Reputation: 170
I'm looking for guidance on how to programmatically limit the number of rows in a DataTable
, depending on a specific column value.
Similar to how take(n)
would allow me to get a specific number of rows:
// Returns first 10 rows
dt.Rows.Cast<DataRow>().Take(10).CopyToDataTable();
Say I had a DataTable
with 4 rows
+-----------------------------------+------------+ | Col1 | Col2 | +-----------------------------------+------------+ | FRED | | +-----------------------------------+------------+ | BILL | | +-----------------------------------+------------+ | BILL | | +-----------------------------------+------------+ | BOB | | +-----------------------------------+------------+
With this scenario take(2)
would return 2 rows, but I want similiar functionality to return 3 as Col1's value is the same in row 2 and 3.

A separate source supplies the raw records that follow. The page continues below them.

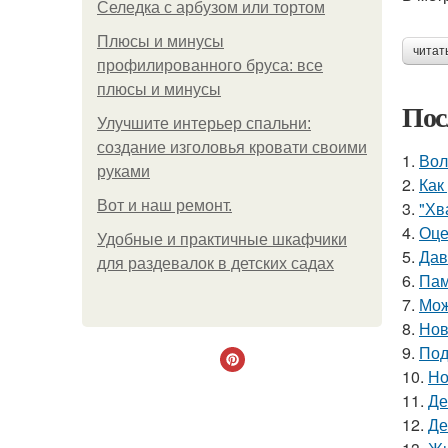
Селедка с арбузом или тортом
Плюсы и минусы
читат
профилированного бруса: все
плюсы и минусы
Пос
Улучшите интерьер спальни:
создание изголовья кровати своими
1.
Вол
руками
2.
Как
Boт и наш ремoнт.
3.
"Хв
4.
Оце
Удобные и практичные шкафчики
5.
Дав
для раздевалок в детских садах
6.
Пам
7.
Мож
8.
Нов
9.
Под
10.
Но
11.
Де
12.
Де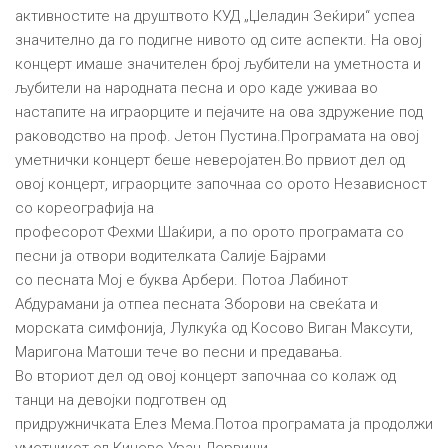
активностите на друштвото КУД „Џеладин Зеќири“ успеа
значително да го подигне нивото од сите аспекти. На овој
концерт имаше значителен број љубители на уметноста и
љубители на народната песна и оро каде уживаа во
настапите на играорците и пејачите на ова здружение под
раководство на проф. Јетон Пустина.Програмата на овој
уметнички концерт беше неверојатен.Во првиот дел од
овој концерт, играорците започнаа со орото Независност
со кореографија на
професорот Фехми Шаќири, а по орото програмата со
песни ја отвори водителката Салије Бајрами
со песната Мој е буква Арбери. Потоа Лабинот
Абдурамани ја отпеа песната Зборови на свеќата и
морската симфонија, Лулкуќа од Косово Виган Максути,
Маригона Матоши тече во песни и предавања.
Во вториот дел од овој концерт започнаа со колаж од
танци на девојки подготвен од
придружничката Елез Мема.Потоа програмата ја продолжи
уметникот од Кичево Уран Дервиши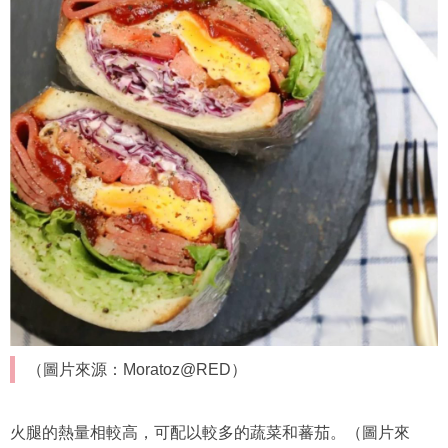
（圖片來源：Moratoz@RED）
火腿的熱量相較高，可配以較多的蔬菜和蕃茄。（圖片來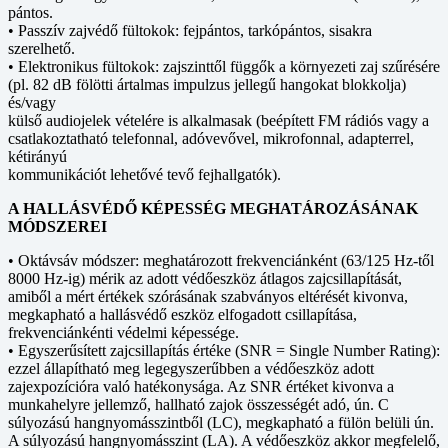
pántos.
• Passzív zajvédő fültokok: fejpántos, tarkópántos, sisakra
szerelhető.
• Elektronikus fültokok: zajszinttől függők a környezeti zaj szűrésére
(pl. 82 dB fölötti ártalmas impulzus jellegű hangokat blokkolja)
és/vagy
külső audiojelek vételére is alkalmasak (beépített FM rádiós vagy a
csatlakoztatható telefonnal, adóvevővel, mikrofonnal, adapterrel,
kétirányú
kommunikációt lehetővé tevő fejhallgatók).
A HALLÁSVÉDŐ KÉPESSÉG MEGHATÁROZÁSÁNAK
MÓDSZEREI
• Oktávsáv módszer: meghatározott frekvenciánként (63/125 Hz-től
8000 Hz-ig) mérik az adott védőeszköz átlagos zajcsillapítását,
amiből a mért értékek szórásának szabványos eltérését kivonva,
megkapható a hallásvédő eszköz elfogadott csillapítása,
frekvenciánkénti védelmi képessége.
• Egyszerűsített zajcsillapítás értéke (SNR = Single Number Rating):
ezzel állapítható meg legegyszerűbben a védőeszköz adott
zajexpozícióra való hatékonysága. Az SNR értéket kivonva a
munkahelyre jellemző, hallható zajok összességét adó, ún. C
súlyozású hangnyomásszintből (LC), megkapható a fülön belüli ún.
A súlyozású hangnyomásszint (LA). A védőeszköz akkor megfelelő,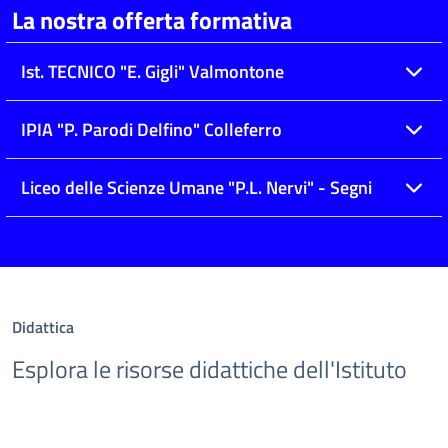
La nostra offerta formativa
Ist. TECNICO "E. Gigli" Valmontone
IPIA "P. Parodi Delfino" Colleferro
Liceo delle Scienze Umane "P.L. Nervi" - Segni
Didattica
Esplora le risorse didattiche dell'Istituto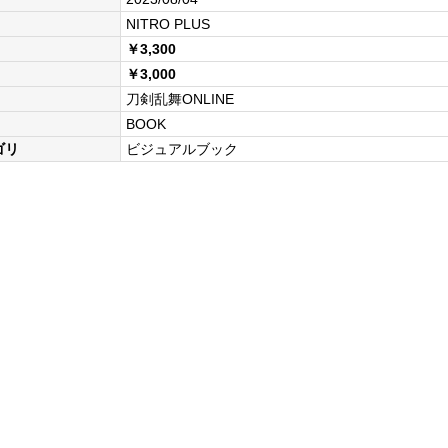
NITRO PLUS
￥3,300
￥3,000
刀剣乱舞ONLINE
BOOK
ゴリ
ビジュアルブック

Would this be fastest with a loop:
var count = 0;
for(int i=0; i < dt.Rows.Count; i++)
{
// add to new DataTable
if(i > 0 && Convert.ToString(dt.Rows[i]["Col1"]) != Convert.ToString(dt.Rows[i-1]["Col1"]))
{
// check next row
count++;
if (count == 10) break;
}
}
or is there another easier solution?
I'm looking for the distinct values limited to a specific number, but to also get all the duplicates.
Upvotes: 1
Views: 113
Reputation: 77324
You said in a comment: "I want the distinct values limited to a specific number, but get all the duplicates.". So you only need to take rows until the distinct number of values taken is larger than your limit. For that purpose, a hashset is the easiest option, it will automatically have each distinct value only once, even when you add them multiple times.
var set = new HashSet<string>();
var limit = 2;
var resultingRows = sequence.TakeWhile(row => { set.Add(row[col]); return set.Count <= limit; });
Make sure sequence is materialized and ordered by that column.
Upvotes: 1
Reputation: 50293
So if I got it right, you want to get a list of rows excluding duplicates, where two rows are considered equal if they have the same value in Col1
, right?
In that case, you might define an IEqualityComparer for your rows:
class RowComparer : IEqualityComparer<DataRow>
{
public bool Equals(DataRow x, DataRow y)
{
return x["Col1"] == y["Col1"];
}
public int GetHashCode(DataRow obj)
{
return obj["Col1"].GetHashCode();
}
}
...and then get the "unique" rows by using LINQ's Distinct
:
var uniqueRows = dt.Rows.Cast<DataRow>().Distinct(new RowComparer())
Upvotes: 0